One, the Washington Post’s 26-year-old Ezra Klein, recently scoffed on MSNBC that a bothersome U.S. Constitution was “written more than 100 years ago” and has “no binding power on anything.”

To all of this, Hanson makes his analogy with classical Athens and the problem of the sophists:

One constant here is equating wisdom with a certificate of graduation from a prestigious school.

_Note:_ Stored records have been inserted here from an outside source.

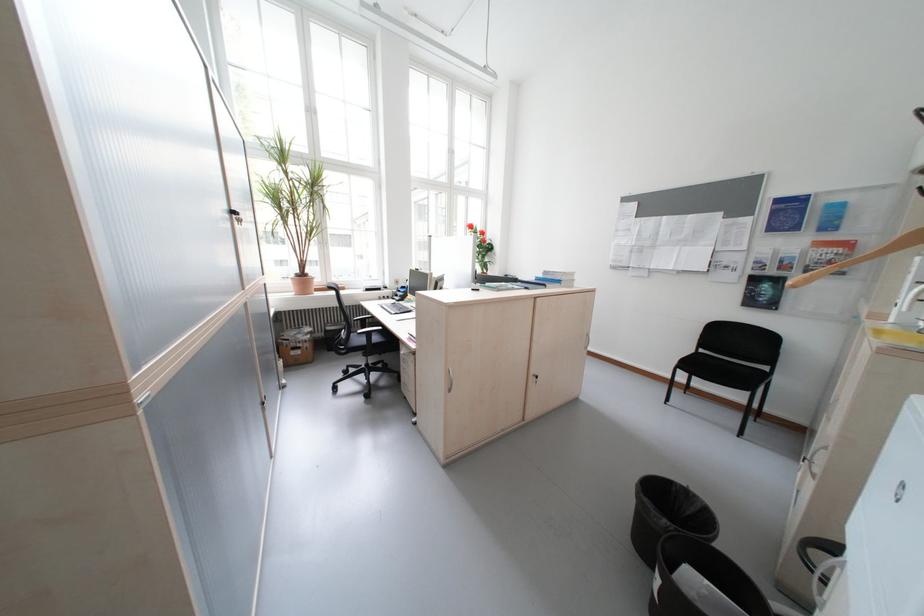
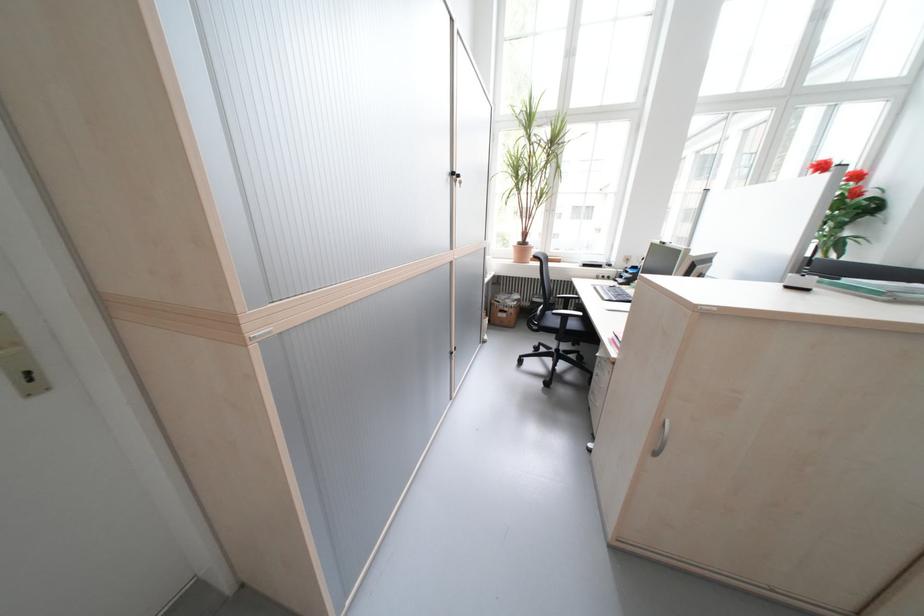
In the second image, find the point that corresponds to point (386, 339) in the first image.

(582, 326)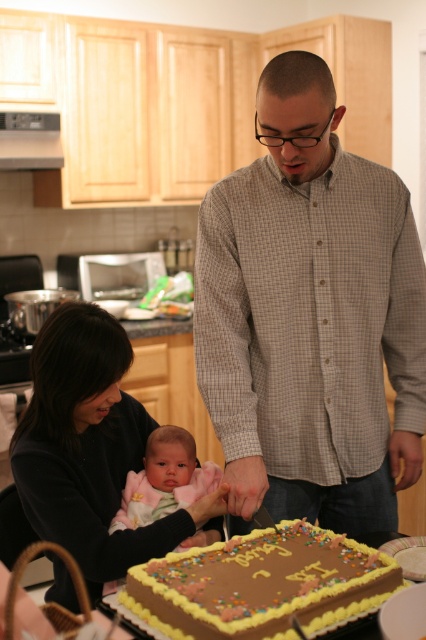
You are a photographer positioned in front of the kitchen scene. You need to capture a photo that includes both the checkered shirt at center and the chocolate frosted cake at center. Which object should you focus on first to ensure both are in frame?

You should focus on the checkered shirt at center first because it is closer to you than the chocolate frosted cake at center, ensuring both are in frame.

You are a guest at the celebration and want to take a photo of the man cutting the cake. Which object should you focus on first, the checkered shirt at center or the chocolate frosted cake at center, to ensure both are in the frame?

You should focus on the chocolate frosted cake at center first because the checkered shirt at center is to the right of it, so centering the cake will allow the shirt to be included in the frame as well.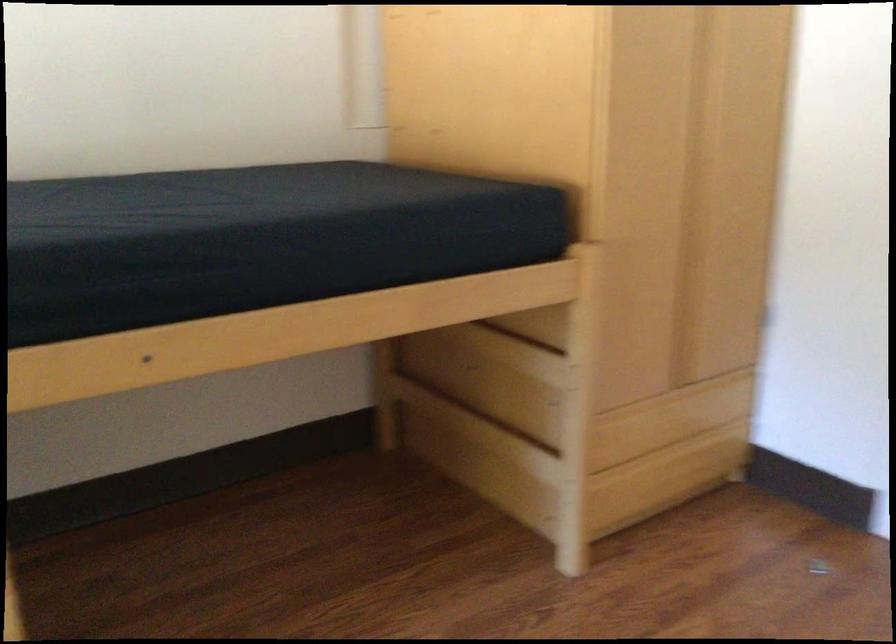
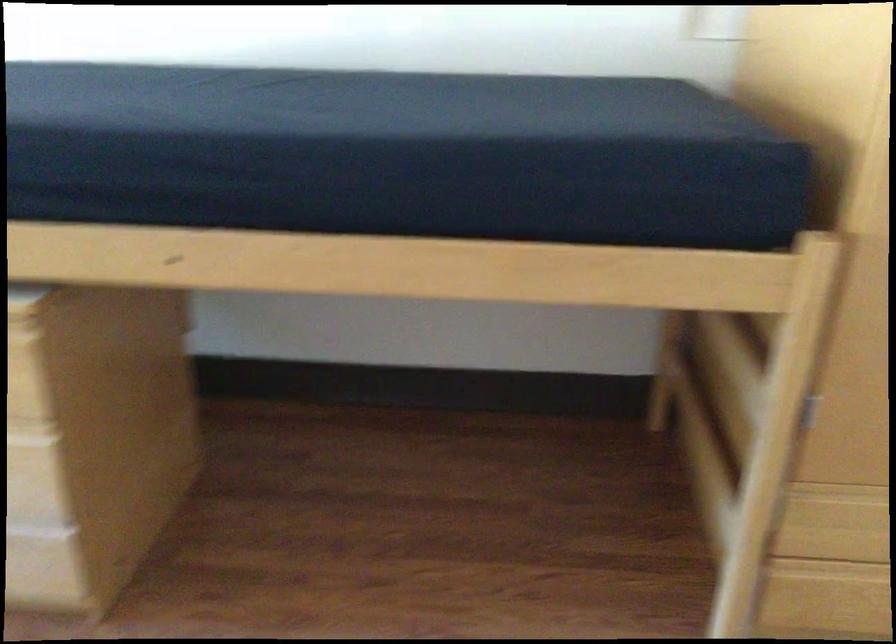
Locate, in the second image, the point that corresponds to (x=403, y=426) in the first image.

(673, 408)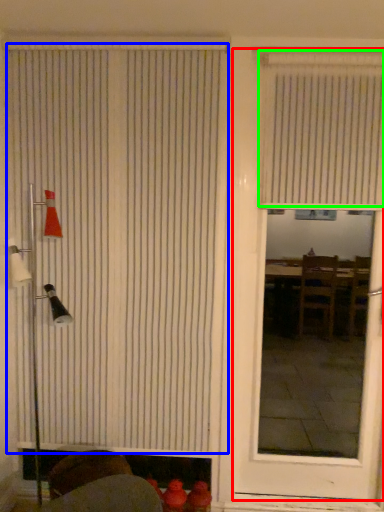
Question: Based on their relative distances, which object is farther from door (highlighted by a red box)? Choose from window blind (highlighted by a blue box) and window blind (highlighted by a green box).

Choices:
 (A) window blind
 (B) window blind

Answer: (A)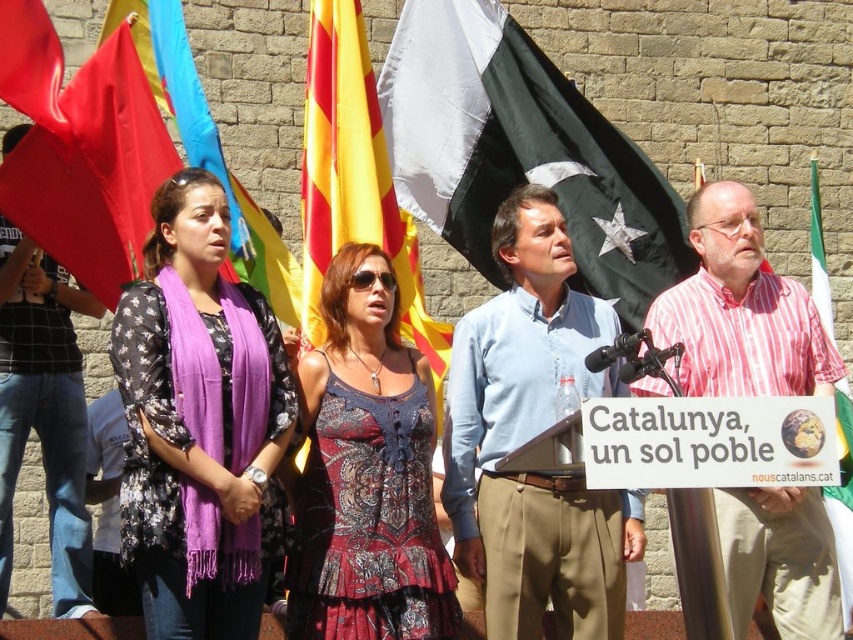
From the picture: Between light blue shirt at center and white paper sign at center, which one is positioned lower?

white paper sign at center

Which of these two, light blue shirt at center or white paper sign at center, stands taller?

Standing taller between the two is light blue shirt at center.

Locate an element on the screen. The image size is (853, 640). light blue shirt at center is located at coordinates (532, 436).

Does shiny red flag at upper left appear over red fabric flag at upper left?

Incorrect, shiny red flag at upper left is not positioned above red fabric flag at upper left.

Between shiny red flag at upper left and red fabric flag at upper left, which one is positioned higher?

Positioned higher is red fabric flag at upper left.

Is point (20, 44) closer to camera compared to point (129, 20)?

Yes, it is in front of point (129, 20).

This screenshot has height=640, width=853. What are the coordinates of `shiny red flag at upper left` in the screenshot? It's located at (32, 64).

Identify the location of purple scarf at center. (199, 422).

Where is `purple scarf at center`? Image resolution: width=853 pixels, height=640 pixels. purple scarf at center is located at coordinates (x=199, y=422).

I want to click on purple scarf at center, so click(x=199, y=422).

If, in the fashion of the sophist Protagoras, someone writes that record cold proves record heat, . . . or that a 223-year-old Constitution is 100 years old and largely irrelevant, then credibility can be claimed only in the title or the credentials — but not the logic — of the writer.

OK. That's a nice point, at least if it were true about the cases he was discussing. (Did Hanson not read the reasons in the NYT article he never cites as to why we'd get crazy snowfalls because of global warming?  If he's going to talk about the article, talk about its argument, too.  Sheesh.  And Klein said it was over 100 years old, and that it's not binding, … but that doesn't matter to Hanson, I guess).  But it's on this point about sophists run amok that Hanson bemoans our fate:

We are living in a new age of sophism — but without a modern Socrates to remind the public just how silly our highly credentialed and privileged new rhetoricians can be.

So we don't have a modern Socrates.  So what's Hanson doing, then?  By that statement, he can't think he's Socrates or doing the job of criticizing the new rhetoricians, can he?  So what is he?  I think I know:  He's another sophist.